> [Angezeigter Text]:
▼▼▼
Neues Fördersystem für Spitzensportler vorgestellt

Das wird noch länger für Gesprächsstoff sorgen: Mit einer Sportlotterie will Diskus-Olympiasieger Robert Harting die Spitzenathleten in Deutschland besser fördern. Der Berliner stellte in der „Bild am Sonntag“ sein mehrfach angekündigtes Fördersystem vor, das im Frühjahr 2014 starten soll. Ein ähnliches Konzept gibt es bereits in Großbritannien.

„Die Zahl unserer Sportler hat sich seit der Wiedervereinigung verdoppelt, die Anzahl der Medaillen aber halbiert. Wir sind in der Sportförderung auf dem Weg zum Entwicklungsland. Darum handeln wir“, erklärte der dreifache Weltmeister, der immer wieder das bisherige Fördersystem von DOSB und Bund vehement kritisiert hat. Er kündigte an: „Wir wollen langfristig erreichen, dass die Topsportler statt 300 Euro auf 1000 Euro Förderung monatlich kommen.“

Die Stiftung Deutsche Sporthilfe beziehungsweise deren Wirtschaftstochter Deutsche Sporthilfe GmbH ist Teilhaber der Deutschen Sportlotterie. Aus dem Hause des bisherigen Hauptförderers des Sports in Frankfurt/Main hieß es, dies sei „eine kreative und aussichtsreiche Idee“. Heute wurde im Internet die Homepage der Deutschen Sportlotterie freigeschaltet.

Gesellschafter sind neben der Sporthilfe die Lotterie-Treuhandgesellschaft mbH Hessen sowie das Tiernahrungsunternehmen Torsten Toeller Holding GmbH und der Krefelder Nahrungsmittel-Unternehmer Gerald Wagener. „Ich finde es großartig, dass es jetzt eine private Initiative gibt, die zusammen mit der Sporthilfe die Randsportarten in Deutschland nach vorne bringt“, sagte Dirk Nowitzki. Der Basketball-Superstar, zusammen mit Formel-1-Weltmeister Sebastian Vettel der Einnahmekrösus unter den aktiven deutschen Sportlern, ist allerdings nicht auf irgendwelche Fördersysteme angewiesen.
▲▲▲
> [Daten]:
▼▼▼
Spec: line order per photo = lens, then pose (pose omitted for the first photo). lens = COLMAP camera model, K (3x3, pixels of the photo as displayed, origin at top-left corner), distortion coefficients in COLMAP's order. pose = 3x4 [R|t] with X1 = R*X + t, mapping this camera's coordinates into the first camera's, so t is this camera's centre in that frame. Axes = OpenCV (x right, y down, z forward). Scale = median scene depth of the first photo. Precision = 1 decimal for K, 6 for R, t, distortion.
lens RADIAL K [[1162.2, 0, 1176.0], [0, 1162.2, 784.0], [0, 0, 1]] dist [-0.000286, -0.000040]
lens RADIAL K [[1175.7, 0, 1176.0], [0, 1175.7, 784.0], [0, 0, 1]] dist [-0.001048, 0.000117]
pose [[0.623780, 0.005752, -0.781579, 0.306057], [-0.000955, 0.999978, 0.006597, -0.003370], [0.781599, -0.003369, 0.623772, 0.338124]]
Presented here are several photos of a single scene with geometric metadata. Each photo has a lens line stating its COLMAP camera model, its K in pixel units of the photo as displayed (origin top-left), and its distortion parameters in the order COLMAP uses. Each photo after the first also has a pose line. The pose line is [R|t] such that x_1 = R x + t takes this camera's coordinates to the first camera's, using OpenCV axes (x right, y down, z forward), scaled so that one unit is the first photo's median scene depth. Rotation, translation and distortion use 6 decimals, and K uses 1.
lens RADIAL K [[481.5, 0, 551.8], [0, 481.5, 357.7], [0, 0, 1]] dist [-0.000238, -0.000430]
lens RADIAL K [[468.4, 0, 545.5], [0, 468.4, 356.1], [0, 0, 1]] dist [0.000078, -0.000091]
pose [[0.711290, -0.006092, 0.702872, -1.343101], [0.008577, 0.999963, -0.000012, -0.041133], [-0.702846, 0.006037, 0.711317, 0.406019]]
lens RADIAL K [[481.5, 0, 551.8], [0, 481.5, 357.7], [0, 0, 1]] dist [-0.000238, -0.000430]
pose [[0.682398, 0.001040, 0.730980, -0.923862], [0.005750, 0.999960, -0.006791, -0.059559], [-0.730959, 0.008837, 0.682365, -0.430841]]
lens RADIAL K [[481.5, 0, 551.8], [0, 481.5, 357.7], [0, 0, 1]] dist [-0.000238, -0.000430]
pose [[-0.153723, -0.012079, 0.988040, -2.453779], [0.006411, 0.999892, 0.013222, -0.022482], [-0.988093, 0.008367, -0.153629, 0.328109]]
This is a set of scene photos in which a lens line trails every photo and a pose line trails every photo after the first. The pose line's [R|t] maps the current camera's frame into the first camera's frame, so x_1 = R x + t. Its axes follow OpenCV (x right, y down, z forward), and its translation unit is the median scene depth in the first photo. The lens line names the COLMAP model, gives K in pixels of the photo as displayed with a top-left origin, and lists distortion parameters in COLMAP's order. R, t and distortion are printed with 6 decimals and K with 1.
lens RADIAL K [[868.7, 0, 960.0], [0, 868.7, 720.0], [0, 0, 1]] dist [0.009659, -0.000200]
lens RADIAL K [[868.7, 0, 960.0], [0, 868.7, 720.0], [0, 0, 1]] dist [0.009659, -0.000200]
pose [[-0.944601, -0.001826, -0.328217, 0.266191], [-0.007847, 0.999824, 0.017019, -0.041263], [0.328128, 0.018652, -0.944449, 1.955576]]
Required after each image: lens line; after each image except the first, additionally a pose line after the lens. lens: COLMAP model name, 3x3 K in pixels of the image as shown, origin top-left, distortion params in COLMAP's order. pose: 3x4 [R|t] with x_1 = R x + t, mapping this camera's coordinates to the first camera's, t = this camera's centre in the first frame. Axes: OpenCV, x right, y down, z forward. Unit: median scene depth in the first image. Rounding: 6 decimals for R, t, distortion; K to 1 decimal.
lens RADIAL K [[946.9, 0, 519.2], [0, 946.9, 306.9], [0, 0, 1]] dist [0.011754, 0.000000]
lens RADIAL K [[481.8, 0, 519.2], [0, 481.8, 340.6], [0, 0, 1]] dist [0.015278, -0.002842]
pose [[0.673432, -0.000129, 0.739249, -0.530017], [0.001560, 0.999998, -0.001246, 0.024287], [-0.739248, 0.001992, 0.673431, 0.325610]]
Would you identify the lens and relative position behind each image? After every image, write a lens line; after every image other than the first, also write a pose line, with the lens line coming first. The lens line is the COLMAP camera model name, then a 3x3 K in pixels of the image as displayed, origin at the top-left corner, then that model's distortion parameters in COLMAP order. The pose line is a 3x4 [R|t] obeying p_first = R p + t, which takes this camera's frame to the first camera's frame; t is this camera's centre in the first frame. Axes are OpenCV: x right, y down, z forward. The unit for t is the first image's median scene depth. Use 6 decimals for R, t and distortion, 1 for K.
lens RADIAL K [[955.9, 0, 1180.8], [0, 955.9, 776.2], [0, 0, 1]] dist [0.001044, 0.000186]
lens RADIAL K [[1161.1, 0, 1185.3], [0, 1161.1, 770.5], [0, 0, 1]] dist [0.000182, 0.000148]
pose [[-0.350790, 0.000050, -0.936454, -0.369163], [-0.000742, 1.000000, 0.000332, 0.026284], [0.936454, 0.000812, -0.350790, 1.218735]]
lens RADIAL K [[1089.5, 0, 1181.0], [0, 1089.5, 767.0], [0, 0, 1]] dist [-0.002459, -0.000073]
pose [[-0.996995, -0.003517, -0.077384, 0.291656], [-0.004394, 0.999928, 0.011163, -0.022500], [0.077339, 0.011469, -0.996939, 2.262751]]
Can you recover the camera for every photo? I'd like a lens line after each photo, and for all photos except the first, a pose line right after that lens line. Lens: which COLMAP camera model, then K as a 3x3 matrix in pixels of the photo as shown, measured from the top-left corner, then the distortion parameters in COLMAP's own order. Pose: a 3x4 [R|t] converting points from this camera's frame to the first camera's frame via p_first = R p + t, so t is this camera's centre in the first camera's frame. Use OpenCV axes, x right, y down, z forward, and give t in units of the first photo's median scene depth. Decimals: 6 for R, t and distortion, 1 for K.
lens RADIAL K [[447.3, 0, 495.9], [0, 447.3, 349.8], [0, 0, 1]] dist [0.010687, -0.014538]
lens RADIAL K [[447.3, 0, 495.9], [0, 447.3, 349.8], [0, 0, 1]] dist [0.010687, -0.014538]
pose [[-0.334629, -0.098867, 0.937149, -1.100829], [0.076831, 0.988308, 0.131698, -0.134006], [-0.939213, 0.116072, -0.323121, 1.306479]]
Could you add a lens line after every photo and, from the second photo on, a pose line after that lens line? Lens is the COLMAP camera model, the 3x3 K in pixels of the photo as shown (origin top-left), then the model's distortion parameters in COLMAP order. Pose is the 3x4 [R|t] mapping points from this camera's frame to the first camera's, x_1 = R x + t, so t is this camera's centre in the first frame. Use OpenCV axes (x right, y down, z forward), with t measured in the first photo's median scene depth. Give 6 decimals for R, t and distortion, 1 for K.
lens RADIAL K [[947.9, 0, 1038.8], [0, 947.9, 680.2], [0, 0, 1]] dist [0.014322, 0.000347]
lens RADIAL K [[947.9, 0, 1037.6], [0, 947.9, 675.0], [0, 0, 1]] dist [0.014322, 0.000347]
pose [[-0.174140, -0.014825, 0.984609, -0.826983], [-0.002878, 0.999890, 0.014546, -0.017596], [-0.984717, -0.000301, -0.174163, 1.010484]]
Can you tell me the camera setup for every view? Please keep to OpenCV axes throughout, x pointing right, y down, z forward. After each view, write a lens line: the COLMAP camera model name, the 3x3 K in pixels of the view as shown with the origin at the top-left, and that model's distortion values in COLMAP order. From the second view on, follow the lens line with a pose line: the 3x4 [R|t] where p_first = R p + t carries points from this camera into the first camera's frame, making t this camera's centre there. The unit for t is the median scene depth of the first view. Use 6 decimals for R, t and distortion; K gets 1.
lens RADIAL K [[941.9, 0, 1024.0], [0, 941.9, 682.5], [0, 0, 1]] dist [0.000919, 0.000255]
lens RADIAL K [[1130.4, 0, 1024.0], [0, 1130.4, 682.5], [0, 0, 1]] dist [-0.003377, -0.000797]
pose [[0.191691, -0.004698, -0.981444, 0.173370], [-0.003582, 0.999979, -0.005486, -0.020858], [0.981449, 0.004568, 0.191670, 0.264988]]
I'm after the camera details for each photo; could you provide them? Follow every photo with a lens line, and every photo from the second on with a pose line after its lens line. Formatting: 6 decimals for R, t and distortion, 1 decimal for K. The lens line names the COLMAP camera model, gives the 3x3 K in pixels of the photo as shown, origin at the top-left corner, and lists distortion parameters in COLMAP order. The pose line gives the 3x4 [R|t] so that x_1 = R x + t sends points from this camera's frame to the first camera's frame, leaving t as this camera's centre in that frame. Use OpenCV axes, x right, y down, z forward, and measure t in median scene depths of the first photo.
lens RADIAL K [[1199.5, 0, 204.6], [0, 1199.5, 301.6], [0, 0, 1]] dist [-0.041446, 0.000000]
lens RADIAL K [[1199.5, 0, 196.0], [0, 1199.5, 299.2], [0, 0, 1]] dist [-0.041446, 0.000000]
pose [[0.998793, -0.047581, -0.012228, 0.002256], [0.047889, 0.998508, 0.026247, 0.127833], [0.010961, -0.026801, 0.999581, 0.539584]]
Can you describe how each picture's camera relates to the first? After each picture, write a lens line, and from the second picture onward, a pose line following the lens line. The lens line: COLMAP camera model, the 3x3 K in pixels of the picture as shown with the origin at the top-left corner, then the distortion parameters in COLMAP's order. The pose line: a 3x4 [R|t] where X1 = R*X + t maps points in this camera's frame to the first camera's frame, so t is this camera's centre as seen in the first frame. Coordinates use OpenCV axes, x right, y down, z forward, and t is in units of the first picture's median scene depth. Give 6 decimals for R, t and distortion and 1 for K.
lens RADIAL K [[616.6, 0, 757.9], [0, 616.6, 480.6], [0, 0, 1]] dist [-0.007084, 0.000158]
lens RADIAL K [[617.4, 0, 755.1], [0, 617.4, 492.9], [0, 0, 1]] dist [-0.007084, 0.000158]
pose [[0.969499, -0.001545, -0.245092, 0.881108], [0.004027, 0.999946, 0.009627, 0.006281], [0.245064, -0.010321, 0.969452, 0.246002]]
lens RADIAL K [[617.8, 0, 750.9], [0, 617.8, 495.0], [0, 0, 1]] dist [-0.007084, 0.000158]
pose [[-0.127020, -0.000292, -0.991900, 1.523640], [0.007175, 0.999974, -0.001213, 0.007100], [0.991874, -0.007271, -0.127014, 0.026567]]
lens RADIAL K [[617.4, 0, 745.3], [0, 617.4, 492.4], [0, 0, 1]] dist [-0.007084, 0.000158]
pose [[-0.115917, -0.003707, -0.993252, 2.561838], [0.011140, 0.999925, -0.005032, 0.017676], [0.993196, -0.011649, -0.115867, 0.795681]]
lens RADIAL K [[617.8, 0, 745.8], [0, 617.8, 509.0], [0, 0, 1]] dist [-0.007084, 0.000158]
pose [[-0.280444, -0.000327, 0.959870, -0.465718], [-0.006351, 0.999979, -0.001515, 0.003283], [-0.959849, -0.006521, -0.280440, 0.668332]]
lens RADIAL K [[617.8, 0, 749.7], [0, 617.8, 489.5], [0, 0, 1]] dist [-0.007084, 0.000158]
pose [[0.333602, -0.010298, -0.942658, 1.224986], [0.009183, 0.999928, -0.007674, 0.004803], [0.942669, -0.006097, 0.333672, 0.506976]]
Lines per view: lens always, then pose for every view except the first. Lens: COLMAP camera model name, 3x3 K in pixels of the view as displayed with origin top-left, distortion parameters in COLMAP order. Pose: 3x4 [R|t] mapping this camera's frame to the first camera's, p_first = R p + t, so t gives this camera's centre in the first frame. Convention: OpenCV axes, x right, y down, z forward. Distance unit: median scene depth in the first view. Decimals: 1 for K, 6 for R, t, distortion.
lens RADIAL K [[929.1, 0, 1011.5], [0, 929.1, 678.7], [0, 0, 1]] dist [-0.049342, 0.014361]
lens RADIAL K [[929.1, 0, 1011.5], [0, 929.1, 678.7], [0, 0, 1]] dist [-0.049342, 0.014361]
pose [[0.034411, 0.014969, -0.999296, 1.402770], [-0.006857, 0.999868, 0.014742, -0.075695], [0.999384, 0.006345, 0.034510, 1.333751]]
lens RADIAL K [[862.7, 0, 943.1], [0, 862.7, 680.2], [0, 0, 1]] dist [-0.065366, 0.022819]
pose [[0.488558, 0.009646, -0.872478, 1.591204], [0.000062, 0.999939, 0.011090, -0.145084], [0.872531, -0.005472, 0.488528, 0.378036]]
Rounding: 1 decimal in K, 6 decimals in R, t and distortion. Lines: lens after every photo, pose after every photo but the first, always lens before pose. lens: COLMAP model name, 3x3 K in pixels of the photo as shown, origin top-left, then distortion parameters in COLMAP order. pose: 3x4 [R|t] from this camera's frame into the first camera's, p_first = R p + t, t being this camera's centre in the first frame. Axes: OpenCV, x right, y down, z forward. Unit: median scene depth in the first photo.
▲▲▲
> [Ihre Aufgabe]:
Nennen Sie alle Gesellschafter der Deutschen Sportlotterie, die der angezeigte Text aufführt. Die Daten stehen in keinem Zusammenhang mit dem angezeigten Text.

> [Die Lösung]:
- die Sporthilfe (Stiftung Deutsche Sporthilfe beziehungsweise deren Wirtschaftstochter Deutsche Sporthilfe GmbH)
- die Lotterie-Treuhandgesellschaft mbH Hessen
- die Torsten Toeller Holding GmbH
- Gerald Wagener